Assigned task
Please count the lines in the material below that include "customers". Reply with the number alone.

Entries shown
# # #

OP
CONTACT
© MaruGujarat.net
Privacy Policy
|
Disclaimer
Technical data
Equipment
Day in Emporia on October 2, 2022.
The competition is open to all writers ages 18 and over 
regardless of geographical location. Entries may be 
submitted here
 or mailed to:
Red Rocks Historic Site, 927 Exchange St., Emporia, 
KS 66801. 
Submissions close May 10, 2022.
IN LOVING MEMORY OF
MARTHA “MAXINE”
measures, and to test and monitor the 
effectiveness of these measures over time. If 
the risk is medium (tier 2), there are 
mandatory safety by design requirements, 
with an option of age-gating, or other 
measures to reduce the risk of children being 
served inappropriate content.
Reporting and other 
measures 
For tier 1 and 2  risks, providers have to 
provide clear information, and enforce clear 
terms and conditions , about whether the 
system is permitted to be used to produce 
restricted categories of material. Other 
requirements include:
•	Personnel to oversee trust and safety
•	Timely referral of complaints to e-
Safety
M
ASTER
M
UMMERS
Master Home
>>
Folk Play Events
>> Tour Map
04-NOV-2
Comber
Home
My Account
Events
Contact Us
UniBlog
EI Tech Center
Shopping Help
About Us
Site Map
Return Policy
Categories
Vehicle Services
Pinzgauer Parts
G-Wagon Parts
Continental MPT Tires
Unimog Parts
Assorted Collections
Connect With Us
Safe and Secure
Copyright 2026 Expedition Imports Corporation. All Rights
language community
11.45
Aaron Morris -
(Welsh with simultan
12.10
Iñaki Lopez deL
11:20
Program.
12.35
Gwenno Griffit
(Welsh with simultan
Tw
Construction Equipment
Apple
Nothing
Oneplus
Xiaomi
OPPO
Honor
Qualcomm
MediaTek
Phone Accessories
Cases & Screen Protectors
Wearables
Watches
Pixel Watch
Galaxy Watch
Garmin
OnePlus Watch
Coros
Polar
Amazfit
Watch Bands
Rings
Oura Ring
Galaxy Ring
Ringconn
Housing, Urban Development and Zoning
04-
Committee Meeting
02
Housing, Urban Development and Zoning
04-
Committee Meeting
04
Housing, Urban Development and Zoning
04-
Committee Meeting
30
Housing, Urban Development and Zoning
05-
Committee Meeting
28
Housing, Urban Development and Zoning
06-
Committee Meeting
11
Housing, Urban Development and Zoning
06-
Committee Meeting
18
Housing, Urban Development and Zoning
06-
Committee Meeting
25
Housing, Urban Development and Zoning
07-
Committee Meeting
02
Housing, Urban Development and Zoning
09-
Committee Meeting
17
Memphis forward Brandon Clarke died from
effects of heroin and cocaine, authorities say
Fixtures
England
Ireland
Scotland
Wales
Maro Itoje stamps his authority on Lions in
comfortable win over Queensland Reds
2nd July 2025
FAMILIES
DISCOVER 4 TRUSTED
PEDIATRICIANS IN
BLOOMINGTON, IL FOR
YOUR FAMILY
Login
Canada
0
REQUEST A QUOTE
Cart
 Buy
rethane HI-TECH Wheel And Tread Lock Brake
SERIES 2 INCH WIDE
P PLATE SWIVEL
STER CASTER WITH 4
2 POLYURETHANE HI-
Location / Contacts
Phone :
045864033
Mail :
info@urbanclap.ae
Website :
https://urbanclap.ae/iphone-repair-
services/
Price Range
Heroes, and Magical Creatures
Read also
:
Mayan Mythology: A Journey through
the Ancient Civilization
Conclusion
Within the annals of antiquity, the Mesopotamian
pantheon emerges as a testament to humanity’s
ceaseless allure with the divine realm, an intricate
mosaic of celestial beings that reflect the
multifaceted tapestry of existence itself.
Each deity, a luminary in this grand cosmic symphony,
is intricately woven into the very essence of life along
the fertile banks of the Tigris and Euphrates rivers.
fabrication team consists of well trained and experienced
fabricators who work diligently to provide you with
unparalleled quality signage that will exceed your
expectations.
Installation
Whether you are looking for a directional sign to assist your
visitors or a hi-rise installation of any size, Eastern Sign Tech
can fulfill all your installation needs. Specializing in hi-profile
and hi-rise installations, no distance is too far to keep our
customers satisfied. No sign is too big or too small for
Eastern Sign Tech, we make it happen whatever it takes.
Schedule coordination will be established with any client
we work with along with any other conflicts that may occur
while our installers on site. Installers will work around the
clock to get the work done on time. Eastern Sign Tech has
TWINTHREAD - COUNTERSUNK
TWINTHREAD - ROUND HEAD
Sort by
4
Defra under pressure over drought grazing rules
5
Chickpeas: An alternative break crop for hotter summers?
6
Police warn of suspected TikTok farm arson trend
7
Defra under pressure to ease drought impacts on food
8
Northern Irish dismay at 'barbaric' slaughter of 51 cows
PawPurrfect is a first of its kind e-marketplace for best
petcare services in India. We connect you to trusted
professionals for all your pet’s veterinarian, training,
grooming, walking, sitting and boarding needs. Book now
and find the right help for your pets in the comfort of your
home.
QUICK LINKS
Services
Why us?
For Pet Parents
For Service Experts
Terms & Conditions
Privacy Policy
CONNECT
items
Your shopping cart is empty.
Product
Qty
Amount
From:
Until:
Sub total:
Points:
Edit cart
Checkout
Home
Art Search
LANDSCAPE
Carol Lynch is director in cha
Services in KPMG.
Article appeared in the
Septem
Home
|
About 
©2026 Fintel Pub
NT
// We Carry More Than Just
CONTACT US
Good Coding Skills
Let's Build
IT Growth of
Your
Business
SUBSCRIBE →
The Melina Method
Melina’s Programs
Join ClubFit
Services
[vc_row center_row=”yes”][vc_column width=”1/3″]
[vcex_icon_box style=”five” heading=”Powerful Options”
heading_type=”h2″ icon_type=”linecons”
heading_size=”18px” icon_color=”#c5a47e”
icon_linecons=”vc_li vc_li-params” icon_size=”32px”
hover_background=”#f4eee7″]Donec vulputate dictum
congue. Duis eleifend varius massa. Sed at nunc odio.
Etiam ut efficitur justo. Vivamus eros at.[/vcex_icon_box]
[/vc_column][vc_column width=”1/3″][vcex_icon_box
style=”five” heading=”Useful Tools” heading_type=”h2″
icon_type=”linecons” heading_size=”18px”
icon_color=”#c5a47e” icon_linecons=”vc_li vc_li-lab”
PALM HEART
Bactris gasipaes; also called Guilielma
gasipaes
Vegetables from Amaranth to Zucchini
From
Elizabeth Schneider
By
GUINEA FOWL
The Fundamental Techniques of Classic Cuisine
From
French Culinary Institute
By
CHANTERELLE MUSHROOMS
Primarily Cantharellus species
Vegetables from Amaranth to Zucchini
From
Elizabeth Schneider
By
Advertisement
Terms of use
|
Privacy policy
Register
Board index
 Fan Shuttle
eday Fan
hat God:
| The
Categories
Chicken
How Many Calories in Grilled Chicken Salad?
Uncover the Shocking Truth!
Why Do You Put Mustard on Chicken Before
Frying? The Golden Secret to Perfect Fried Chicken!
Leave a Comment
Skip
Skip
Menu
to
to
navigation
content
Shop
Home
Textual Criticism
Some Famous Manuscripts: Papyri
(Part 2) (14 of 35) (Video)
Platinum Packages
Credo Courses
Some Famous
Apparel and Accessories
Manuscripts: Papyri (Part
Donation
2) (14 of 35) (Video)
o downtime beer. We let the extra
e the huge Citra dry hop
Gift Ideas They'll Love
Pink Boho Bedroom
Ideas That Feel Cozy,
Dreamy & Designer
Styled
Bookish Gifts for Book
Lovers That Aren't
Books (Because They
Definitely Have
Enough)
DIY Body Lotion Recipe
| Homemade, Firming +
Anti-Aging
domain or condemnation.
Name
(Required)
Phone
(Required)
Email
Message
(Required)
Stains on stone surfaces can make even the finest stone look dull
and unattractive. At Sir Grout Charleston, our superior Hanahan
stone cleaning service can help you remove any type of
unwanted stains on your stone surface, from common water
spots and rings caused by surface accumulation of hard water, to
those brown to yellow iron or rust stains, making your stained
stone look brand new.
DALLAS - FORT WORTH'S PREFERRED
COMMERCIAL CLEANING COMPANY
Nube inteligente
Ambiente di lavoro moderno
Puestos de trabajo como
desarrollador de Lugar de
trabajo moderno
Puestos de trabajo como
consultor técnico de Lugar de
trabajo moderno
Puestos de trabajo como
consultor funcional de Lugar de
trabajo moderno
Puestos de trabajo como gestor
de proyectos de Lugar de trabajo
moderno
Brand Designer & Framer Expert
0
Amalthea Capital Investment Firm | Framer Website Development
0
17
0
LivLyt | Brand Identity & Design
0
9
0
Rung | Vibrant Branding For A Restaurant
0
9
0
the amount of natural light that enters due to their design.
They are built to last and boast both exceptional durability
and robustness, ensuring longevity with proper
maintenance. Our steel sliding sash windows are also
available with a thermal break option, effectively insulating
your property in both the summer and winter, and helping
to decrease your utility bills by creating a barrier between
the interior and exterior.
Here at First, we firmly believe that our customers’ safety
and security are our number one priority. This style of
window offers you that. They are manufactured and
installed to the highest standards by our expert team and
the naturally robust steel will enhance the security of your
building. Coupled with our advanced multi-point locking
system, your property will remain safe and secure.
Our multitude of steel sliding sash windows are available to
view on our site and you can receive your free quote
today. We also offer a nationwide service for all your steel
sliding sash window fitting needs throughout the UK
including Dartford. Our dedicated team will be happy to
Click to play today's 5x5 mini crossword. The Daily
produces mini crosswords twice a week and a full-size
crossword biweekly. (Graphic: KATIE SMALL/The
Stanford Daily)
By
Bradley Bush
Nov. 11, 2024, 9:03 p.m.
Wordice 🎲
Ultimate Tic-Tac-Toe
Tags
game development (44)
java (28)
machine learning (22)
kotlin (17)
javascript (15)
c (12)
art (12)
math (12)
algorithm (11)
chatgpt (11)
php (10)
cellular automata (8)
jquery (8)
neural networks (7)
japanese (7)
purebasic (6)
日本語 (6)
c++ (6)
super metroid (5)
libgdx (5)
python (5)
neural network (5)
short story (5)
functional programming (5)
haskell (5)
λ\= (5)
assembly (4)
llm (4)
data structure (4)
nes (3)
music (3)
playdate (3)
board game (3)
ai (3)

# # #

Solution to the exercise
2